Het belangrijkste doel in dit cluster is het verwerven en verdiepen van kennis en vaardigheden om de meest waarschijnlijke (differentiaal) diagnoses, die patiënten met klachten aan het bewegingsapparaat hebben, te kunnen vaststellen. Deze klachten kunnen motorisch van aard zijn (bewegingsapparaat: skelet en spierstelsel) en/of de aansturing betreffen (dit zijn klachten van neurologische aard) en kunnen verband houden met traumatische, degeneratieve, congenitale, autoïmmune (ziekte)processen. Daarnaast spelen epidemiologische, medisch-ethische en omgevingsfactoren een rol. Kennis en vaardigheden met betrekking tot therapie, zoals medicatie en revalidatie, en het leren begrijpen van de invloed van de aandoening op het dagelijks leven van de patiënt (gezin, werk, gezondheidszorg) worden eveneens getraind.

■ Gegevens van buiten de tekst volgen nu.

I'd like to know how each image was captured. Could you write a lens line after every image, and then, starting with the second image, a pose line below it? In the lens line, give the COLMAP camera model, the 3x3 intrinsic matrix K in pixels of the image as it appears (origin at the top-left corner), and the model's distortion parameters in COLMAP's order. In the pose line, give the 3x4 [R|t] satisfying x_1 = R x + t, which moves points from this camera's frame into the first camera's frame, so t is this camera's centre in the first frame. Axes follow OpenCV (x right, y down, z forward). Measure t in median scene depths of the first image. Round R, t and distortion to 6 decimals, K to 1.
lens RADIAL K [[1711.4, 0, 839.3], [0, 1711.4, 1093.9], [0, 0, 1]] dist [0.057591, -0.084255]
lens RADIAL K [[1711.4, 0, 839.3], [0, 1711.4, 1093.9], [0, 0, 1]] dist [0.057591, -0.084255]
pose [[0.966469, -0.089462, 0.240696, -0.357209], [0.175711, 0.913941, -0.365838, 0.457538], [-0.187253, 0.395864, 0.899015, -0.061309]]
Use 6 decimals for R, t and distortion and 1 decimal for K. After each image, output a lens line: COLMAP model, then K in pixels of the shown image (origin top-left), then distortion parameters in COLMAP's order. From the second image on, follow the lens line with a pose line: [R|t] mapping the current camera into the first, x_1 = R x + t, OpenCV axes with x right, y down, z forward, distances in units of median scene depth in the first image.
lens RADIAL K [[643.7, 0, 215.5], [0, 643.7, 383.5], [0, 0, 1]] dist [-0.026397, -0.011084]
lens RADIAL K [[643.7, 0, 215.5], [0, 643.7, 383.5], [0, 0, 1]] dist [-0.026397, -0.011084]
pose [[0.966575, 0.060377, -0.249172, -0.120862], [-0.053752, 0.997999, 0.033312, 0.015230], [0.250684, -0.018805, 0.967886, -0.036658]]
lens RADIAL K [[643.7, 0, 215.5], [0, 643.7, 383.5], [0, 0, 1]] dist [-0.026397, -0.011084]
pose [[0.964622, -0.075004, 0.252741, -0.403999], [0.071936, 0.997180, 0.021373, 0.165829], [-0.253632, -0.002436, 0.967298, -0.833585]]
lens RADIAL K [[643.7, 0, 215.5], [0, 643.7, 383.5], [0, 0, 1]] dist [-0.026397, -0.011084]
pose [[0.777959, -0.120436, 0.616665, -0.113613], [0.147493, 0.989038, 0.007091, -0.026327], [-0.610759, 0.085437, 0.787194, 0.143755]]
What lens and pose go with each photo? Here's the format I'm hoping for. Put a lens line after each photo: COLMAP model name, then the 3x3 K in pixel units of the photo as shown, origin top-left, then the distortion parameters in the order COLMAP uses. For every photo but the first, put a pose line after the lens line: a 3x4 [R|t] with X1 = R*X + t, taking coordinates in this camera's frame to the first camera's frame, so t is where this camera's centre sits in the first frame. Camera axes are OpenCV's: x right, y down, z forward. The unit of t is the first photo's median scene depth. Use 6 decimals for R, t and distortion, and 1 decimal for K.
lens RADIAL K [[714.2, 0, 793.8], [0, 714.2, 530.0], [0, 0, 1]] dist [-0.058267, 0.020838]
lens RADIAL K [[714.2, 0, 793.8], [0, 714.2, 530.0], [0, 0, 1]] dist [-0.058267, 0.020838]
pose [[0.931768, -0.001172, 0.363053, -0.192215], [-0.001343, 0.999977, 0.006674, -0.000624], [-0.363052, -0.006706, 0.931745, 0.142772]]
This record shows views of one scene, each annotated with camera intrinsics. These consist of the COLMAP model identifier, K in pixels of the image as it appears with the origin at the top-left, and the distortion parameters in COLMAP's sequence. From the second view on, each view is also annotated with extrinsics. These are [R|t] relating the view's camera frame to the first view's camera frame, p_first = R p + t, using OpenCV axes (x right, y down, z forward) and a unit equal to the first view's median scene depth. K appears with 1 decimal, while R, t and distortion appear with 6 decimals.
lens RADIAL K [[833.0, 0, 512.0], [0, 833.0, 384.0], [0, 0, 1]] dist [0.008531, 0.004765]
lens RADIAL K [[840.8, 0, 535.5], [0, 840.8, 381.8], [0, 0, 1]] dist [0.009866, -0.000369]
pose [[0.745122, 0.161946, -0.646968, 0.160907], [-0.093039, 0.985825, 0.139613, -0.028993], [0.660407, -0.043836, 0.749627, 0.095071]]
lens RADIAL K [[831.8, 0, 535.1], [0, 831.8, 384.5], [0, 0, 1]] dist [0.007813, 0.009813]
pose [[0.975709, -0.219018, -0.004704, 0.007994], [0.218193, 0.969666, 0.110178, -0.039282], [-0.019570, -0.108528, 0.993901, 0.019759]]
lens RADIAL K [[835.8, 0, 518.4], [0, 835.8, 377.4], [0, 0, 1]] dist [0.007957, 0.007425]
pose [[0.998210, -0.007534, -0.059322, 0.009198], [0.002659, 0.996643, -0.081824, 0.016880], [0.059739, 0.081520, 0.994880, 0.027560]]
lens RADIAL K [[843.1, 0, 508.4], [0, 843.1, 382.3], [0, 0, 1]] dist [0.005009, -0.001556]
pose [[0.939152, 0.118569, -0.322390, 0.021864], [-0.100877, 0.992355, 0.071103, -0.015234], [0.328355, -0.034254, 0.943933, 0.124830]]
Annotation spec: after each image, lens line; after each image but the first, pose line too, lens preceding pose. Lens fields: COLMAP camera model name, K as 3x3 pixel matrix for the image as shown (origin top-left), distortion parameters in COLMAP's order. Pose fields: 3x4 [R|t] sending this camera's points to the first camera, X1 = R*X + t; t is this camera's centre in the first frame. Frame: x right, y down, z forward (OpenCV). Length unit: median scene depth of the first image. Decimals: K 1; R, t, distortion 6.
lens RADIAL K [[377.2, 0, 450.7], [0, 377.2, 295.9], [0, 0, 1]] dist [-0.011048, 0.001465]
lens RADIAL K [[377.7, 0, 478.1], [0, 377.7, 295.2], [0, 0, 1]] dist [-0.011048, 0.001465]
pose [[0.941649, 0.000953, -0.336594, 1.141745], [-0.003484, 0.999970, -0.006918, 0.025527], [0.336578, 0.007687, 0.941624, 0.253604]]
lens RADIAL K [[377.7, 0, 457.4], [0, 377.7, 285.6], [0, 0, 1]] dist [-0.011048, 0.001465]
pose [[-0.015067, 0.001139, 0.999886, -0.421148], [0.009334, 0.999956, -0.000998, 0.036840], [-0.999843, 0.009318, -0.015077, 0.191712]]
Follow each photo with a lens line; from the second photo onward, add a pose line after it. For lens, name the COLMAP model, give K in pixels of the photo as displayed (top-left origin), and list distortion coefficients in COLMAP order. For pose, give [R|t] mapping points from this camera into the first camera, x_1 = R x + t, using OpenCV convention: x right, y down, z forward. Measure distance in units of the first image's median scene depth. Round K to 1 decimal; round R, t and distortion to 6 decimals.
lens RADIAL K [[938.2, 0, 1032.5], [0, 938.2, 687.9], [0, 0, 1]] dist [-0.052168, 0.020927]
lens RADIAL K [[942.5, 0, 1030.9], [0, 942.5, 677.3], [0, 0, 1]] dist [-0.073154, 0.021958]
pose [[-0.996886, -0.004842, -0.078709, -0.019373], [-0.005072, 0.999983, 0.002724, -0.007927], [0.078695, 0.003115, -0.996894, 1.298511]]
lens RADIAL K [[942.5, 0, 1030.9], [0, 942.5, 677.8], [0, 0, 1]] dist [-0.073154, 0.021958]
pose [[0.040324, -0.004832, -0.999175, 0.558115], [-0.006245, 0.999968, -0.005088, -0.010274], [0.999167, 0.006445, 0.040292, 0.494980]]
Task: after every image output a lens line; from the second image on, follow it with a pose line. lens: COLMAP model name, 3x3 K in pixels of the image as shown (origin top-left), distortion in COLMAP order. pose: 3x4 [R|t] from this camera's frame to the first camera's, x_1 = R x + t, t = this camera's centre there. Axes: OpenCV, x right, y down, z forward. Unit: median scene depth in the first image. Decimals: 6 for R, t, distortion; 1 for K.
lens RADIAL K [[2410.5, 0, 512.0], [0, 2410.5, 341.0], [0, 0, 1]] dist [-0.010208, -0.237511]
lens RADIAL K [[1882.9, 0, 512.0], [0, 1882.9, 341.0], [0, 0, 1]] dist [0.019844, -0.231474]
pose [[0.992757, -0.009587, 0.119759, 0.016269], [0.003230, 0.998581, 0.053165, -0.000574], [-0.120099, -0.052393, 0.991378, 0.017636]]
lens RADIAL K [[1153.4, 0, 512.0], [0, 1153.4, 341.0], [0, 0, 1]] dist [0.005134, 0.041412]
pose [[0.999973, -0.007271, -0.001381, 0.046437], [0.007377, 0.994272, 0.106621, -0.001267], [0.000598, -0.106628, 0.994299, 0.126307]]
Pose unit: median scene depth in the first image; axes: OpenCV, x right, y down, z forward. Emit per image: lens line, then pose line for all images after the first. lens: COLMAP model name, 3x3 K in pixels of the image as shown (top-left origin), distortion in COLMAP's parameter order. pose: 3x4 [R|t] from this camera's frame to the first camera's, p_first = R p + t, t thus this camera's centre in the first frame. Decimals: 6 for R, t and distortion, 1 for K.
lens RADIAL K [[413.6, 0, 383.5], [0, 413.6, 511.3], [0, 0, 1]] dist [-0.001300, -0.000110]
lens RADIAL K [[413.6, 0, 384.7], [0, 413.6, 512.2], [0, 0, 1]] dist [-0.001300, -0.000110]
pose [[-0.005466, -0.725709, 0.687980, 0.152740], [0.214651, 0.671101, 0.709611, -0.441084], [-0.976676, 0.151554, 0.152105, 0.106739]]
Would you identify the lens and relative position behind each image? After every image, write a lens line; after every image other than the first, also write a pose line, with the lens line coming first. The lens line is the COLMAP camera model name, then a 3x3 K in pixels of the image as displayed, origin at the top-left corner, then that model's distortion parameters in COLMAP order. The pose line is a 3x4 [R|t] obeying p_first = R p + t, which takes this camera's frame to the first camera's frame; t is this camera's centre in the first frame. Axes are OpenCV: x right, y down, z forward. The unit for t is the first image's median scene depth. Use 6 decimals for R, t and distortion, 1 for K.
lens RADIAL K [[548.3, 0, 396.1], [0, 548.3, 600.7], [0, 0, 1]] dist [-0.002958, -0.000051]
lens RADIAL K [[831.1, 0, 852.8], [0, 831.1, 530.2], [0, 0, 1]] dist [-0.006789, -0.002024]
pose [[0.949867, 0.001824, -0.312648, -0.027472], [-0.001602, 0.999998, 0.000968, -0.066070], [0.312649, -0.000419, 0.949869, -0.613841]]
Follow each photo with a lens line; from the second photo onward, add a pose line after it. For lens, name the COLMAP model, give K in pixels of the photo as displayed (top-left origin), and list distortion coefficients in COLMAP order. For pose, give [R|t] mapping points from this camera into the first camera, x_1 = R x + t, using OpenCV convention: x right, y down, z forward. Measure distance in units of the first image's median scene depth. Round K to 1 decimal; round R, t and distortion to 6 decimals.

Om dit alles te bereiken worden veel verschillende onderwijsactiviteiten aangeboden. Door middel van patiëntcontacten, colleges, basisgroepsbijeenkomsten, trainingen en practica, en zelfstudie bestuderen studenten de meest voorkomende klinisch gepresenteerde aandoeningen, diagnostische aspecten, epidemiologie en behandelmogelijkheden. Met de patiënt en diens klacht (op de onderwijspoli) als uitgangspunt, leert de student om de opgedane theoretische kennis toe te passen en te komen tot een (differentiaal) diagnose. De casuïstiek, behorende bij deze patiënt die gezien is op de onderwijspoli, wordt uitgewerkt en tijdens de basisgroepsbijeenkomst gepresenteerd aan en besproken met de medestudenten uit de basisgroep.
Bij de ontwikkeling en uitvoering van het onderwijsprogramma is een grote verscheidenheid aan vakgroepen betrokken, wat dit cluster inhoudelijk "breed" maakt.
Doelstellingen van dit vak
De meest voorkomende klachten van het bewegingsapparaat worden beschreven in een Probleem- en diagnose-/leerdoelenlijst. Het doel van dit cluster is om studenten in 10 weken te trainen in het afnemen van anamnese en het uitvoeren van lichamelijk onderzoek en te komen tot een differentiaal diagnose, eventueel met behulp van het aanvragen van aanvullend onderzoek (bijv. röntgenbeelden). Het is belangrijk dat de student leert “klinisch te redeneren”: wellicht zijn er diverse oorzaken mogelijk voor de gepresenteerde klacht en is verwijzing naar een collega-arts noodzakelijk.
Daarnaast zal in dit cluster aandacht worden besteed naar behandelmogelijkheden, al dan niet medicamenteus, zorg- en revalidatietrajecten zullen worden bekeken. Ook de gevolgen van de aandoening voor het dagelijks leven van de patiënt en het ziek-zijn in het algemeen op cognitief, emotioneel, fysiek en sociaal vlak, zullen worden behandeld.